------ Extracted records

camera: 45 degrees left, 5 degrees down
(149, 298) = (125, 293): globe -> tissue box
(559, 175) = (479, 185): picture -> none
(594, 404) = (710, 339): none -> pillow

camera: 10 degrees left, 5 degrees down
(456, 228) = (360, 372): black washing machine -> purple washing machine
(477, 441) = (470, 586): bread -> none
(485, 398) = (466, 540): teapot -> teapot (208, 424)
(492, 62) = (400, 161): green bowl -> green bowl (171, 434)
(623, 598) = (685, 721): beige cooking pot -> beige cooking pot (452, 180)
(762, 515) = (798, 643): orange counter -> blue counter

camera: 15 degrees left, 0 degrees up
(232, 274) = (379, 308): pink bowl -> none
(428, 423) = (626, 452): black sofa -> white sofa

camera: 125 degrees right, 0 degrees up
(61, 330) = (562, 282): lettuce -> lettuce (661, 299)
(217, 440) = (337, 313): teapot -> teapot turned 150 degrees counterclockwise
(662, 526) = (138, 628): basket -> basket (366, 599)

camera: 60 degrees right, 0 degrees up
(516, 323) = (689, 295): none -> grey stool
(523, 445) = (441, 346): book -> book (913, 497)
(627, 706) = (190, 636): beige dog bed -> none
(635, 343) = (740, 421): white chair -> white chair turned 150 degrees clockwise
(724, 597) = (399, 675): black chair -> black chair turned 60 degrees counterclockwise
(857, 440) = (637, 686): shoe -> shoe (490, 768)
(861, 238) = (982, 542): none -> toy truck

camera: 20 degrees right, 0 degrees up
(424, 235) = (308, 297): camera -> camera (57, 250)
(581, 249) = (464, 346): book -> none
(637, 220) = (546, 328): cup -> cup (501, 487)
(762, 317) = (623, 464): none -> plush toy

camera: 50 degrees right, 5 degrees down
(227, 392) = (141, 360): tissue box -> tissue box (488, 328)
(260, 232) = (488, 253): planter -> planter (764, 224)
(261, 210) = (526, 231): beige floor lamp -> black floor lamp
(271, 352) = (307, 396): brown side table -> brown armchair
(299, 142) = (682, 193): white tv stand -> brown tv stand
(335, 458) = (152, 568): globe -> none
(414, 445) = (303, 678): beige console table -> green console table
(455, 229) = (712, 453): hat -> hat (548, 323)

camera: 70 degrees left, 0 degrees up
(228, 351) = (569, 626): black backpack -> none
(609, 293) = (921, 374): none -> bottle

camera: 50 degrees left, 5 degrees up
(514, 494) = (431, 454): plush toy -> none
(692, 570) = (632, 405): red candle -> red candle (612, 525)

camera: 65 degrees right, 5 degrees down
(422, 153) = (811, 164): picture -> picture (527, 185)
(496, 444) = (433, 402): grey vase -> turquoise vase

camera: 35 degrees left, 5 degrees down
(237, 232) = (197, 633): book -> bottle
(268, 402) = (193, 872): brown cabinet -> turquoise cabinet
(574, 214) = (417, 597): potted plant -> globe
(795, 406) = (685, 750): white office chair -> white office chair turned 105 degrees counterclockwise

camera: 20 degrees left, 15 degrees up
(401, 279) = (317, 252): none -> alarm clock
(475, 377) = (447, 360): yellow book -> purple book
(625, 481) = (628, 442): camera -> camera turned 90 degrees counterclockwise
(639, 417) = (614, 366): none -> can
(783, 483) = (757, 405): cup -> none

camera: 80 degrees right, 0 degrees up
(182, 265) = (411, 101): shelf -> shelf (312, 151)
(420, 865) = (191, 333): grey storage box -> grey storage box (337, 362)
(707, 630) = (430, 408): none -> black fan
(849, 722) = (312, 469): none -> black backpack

------------

*Exercise aim*
Reply with nothing but the number of lines in the data above that contain "backpack".

*Result*
2